=== WHAT THE TASK ASKS ===
When you reach the records, transcribe all of them exactly.

=== DATA FOR PROCESSING ===
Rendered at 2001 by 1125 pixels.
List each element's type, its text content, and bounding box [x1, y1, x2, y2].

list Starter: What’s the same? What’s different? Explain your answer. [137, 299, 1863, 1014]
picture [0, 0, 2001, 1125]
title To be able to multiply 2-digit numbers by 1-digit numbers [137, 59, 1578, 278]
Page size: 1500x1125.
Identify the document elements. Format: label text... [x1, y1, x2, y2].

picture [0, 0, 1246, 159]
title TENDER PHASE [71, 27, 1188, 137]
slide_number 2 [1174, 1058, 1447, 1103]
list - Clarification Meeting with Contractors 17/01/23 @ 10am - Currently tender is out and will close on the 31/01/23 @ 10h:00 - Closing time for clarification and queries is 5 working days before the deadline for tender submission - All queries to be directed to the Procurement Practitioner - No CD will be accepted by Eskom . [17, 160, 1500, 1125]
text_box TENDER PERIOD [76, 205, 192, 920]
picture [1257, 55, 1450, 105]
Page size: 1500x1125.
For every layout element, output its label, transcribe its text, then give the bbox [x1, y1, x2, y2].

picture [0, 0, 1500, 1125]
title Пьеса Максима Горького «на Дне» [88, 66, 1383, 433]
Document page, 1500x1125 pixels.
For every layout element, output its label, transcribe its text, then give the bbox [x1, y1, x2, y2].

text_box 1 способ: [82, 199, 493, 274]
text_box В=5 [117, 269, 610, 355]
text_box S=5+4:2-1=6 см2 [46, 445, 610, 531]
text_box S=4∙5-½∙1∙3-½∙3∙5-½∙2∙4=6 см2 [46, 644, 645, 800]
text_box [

=== EXERCISE RESPONSE ===
Rendered at 2001 by 1125 pixels.
List each element's type, its text content, and bounding box [x1, y1, x2, y2].

list Starter: What’s the same? What’s different? Explain your answer. [137, 299, 1863, 1014]
picture [0, 0, 2001, 1125]
title To be able to multiply 2-digit numbers by 1-digit numbers [137, 59, 1578, 278]
Page size: 1500x1125.
Identify the document elements. Format: label text... [x1, y1, x2, y2].

picture [0, 0, 1246, 159]
title TENDER PHASE [71, 27, 1188, 137]
slide_number 2 [1174, 1058, 1447, 1103]
list - Clarification Meeting with Contractors 17/01/23 @ 10am - Currently tender is out and will close on the 31/01/23 @ 10h:00 - Closing time for clarification and queries is 5 working days before the deadline for tender submission - All queries to be directed to the Procurement Practitioner - No CD will be accepted by Eskom . [17, 160, 1500, 1125]
text_box TENDER PERIOD [76, 205, 192, 920]
picture [1257, 55, 1450, 105]
Page size: 1500x1125.
For every layout element, output its label, transcribe its text, then give the bbox [x1, y1, x2, y2].

picture [0, 0, 1500, 1125]
title Пьеса Максима Горького «на Дне» [88, 66, 1383, 433]
Document page, 1500x1125 pixels.
For every layout element, output its label, transcribe its text, then give the bbox [x1, y1, x2, y2].

text_box 1 способ: [82, 199, 493, 274]
text_box В=5 [117, 269, 610, 355]
text_box S=5+4:2-1=6 см2 [46, 445, 610, 531]
text_box S=4∙5-½∙1∙3-½∙3∙5-½∙2∙4=6 см2 [46, 644, 645, 800]
text_box [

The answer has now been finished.